### Brief
Please rewrite the part of the forum thread starting at "I like the 460" and ending at "barrel is, though.", switching "range" to "gun club".

# Emergency Survival Kit



## L8models (May 5, 2006)

I want this kit in a 500ES please...

Model 460ES OR 500ES - Emergency Survival Tool Kit contains:

* Smith & Wesson Model 460XVR, 2 3/4" Barrel with Bright Yellow Hogue® recoil reducing grip
* Waterproof Storm® Case
* Blast Match™ Firestarter and WetFire tender
* Saber Cut™ Saw with fabric sheath
* Jet Scream™ whistle
* Star Flash™ signal mirror
* Polaris® compass
* Two MPI Mylar Space® Emergency Blankets
* Smith & Wesson Extreme Ops Liner Lock Folding Knife with Black Sheath
* "Bear Attacks of the Century - True Stories of Courage and Survival" book by Larry Mueller and Marguerite Reiss

Price: $1,399.00








CLICK HERE BELOW FOR MORE INFO

Smith & Wesson


----------



## Shipwreck (Jan 26, 2006)

Yes, that's a hell of an emergency kit. Hell, why keep it just for bears. I think that should be a "standard emergency kit"


----------



## Baldy (Jun 21, 2006)

I like the 460 as it is a flater shooting round than the 500. What I been told by other people who have them. I know one thing you better get a good hold on one if you shoot it. I have watched some down at the range and their a hand full.


----------



## SuckLead (Jul 4, 2006)

I haven't had the pleasure of shooting a 460 yet, but I shot the 500 with the 8 and some change inch barrel. I didn't think it was awful. You really do have to put your body behind it, so you need to concentrate on what you are doing real well, but it isn't too bad if you do.

I wonder what the recoil on the tiny little barrel is, though.


----------



## Baldy (Jun 21, 2006)

Sucklead I watched a big guy down at the range with one. It was rocking him on his heels with that short barrel. He had one of them jello gloves on and it spurng a leak. I had to turn around and laugh. Not for me.


----------



## 2400 (Feb 4, 2006)

(Dataset entries)

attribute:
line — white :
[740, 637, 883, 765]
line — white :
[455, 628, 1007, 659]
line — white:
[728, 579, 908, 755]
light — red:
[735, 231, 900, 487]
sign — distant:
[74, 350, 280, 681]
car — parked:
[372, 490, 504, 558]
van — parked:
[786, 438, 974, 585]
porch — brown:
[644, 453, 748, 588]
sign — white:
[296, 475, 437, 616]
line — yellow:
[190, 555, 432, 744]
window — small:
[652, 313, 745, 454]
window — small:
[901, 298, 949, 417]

--

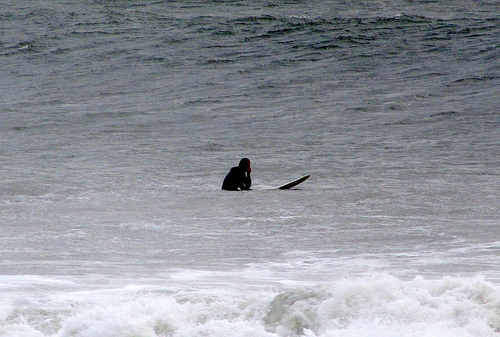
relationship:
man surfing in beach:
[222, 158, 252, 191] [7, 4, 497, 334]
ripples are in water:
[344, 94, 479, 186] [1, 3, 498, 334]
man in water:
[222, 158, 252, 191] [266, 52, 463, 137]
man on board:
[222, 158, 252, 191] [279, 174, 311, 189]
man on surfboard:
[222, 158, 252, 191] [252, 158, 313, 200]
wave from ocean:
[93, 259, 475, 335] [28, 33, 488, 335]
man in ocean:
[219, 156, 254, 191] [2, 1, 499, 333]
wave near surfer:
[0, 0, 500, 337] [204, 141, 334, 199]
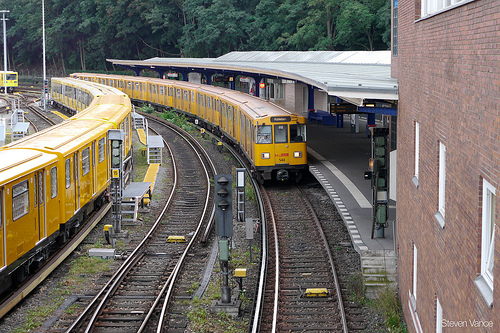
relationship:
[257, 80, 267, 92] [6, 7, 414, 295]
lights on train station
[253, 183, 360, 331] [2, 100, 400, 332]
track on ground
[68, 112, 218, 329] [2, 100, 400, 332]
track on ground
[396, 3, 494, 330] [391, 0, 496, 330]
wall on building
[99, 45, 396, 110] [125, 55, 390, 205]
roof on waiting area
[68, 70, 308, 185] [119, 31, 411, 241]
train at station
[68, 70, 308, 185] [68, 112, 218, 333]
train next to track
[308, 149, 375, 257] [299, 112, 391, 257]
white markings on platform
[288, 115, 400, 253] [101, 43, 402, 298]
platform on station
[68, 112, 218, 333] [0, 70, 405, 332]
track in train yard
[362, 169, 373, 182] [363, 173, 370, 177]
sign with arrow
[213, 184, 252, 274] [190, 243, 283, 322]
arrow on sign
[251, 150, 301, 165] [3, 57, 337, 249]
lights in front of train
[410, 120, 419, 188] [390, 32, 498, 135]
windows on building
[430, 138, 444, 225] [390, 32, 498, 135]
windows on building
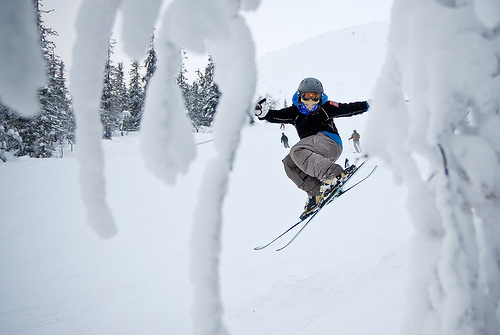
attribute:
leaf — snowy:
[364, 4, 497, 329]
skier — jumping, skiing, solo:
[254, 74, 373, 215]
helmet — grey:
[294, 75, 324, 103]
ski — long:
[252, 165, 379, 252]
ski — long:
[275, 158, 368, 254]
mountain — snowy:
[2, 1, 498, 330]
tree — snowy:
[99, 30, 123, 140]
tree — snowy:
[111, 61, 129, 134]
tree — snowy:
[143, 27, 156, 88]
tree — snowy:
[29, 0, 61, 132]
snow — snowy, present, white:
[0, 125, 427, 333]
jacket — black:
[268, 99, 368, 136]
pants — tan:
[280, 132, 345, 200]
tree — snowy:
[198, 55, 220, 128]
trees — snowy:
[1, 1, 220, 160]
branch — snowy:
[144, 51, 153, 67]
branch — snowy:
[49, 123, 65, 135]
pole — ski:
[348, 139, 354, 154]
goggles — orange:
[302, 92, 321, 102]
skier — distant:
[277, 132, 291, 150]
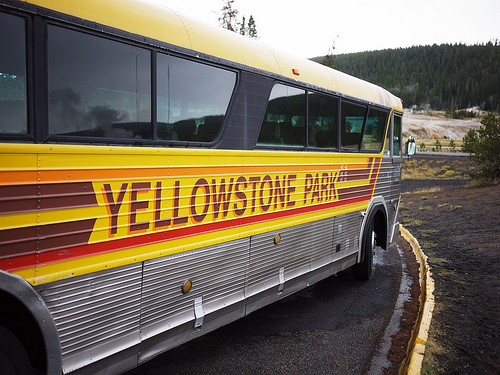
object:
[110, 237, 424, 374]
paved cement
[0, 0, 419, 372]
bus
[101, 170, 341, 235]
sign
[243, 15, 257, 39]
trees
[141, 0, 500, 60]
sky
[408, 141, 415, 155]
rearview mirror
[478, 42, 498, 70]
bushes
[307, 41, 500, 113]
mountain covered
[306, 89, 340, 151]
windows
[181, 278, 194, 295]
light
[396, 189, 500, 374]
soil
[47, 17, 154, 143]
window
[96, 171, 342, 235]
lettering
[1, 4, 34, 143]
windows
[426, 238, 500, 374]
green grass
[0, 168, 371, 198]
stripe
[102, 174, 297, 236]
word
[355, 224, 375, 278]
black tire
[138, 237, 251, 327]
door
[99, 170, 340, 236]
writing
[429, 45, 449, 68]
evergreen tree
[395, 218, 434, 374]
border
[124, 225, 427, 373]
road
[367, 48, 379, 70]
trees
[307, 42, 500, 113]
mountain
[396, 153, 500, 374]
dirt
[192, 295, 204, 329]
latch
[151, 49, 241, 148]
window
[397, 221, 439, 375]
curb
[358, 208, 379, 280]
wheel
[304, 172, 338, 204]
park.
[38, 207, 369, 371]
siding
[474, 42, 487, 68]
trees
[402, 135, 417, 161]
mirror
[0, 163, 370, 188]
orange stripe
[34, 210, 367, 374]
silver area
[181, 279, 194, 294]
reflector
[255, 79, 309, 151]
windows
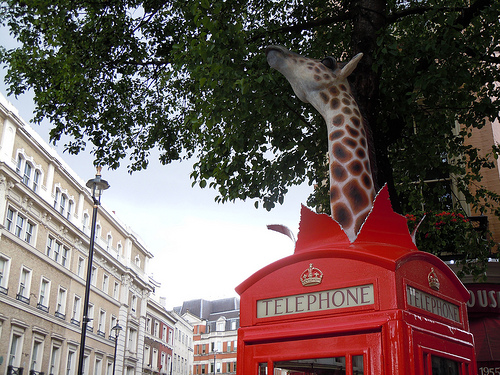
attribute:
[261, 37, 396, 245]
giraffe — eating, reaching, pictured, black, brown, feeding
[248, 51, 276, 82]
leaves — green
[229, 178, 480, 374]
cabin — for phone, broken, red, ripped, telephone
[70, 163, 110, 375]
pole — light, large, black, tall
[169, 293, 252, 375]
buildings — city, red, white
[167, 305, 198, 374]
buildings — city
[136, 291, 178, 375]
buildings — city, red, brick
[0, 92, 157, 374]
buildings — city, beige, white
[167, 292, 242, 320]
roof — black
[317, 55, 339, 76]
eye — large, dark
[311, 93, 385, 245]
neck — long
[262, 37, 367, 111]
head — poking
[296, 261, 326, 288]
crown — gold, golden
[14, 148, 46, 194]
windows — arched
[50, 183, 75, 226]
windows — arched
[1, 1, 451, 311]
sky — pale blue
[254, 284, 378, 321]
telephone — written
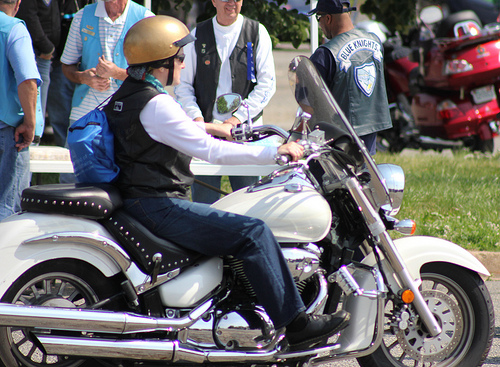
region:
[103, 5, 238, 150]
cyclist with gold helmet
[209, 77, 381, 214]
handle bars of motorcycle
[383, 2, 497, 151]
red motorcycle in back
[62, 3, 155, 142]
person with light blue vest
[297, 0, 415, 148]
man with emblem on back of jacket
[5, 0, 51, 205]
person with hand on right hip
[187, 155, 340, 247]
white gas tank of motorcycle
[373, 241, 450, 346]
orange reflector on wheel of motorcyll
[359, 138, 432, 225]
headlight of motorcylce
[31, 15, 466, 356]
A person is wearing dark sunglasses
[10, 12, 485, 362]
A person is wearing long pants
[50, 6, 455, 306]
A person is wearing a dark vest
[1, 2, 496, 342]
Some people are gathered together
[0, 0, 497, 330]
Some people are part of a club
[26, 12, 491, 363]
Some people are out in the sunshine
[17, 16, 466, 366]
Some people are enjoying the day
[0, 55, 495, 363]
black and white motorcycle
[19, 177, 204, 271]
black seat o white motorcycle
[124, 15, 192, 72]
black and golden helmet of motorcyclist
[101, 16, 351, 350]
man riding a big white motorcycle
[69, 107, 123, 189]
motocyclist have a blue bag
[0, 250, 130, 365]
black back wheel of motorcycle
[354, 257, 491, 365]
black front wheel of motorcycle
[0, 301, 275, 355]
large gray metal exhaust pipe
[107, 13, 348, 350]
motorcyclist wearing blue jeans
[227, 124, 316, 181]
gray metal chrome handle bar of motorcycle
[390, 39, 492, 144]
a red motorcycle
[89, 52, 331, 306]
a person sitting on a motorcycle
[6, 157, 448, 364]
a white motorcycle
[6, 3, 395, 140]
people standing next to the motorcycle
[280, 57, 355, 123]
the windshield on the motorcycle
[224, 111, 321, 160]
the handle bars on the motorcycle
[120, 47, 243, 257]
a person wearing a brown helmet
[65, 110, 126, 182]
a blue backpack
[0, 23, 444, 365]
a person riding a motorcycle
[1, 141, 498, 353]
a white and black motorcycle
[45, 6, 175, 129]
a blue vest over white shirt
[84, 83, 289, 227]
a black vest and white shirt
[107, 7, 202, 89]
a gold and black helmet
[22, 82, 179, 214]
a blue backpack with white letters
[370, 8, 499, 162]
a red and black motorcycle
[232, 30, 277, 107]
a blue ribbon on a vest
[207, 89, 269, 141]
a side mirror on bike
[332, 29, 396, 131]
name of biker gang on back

### Exercise output
I like the 460 as it is a flater shooting round than the 500. What I been told by other people who have them. I know one thing you better get a good hold on one if you shoot it. I have watched some down at the gun club and their a hand full.


----------



## SuckLead (Jul 4, 2006)

I haven't had the pleasure of shooting a 460 yet, but I shot the 500 with the 8 and some change inch barrel. I didn't think it was awful. You really do have to put your body behind it, so you need to concentrate on what you are doing real well, but it isn't too bad if you do.

I wonder what the recoil on the tiny little barrel is, though.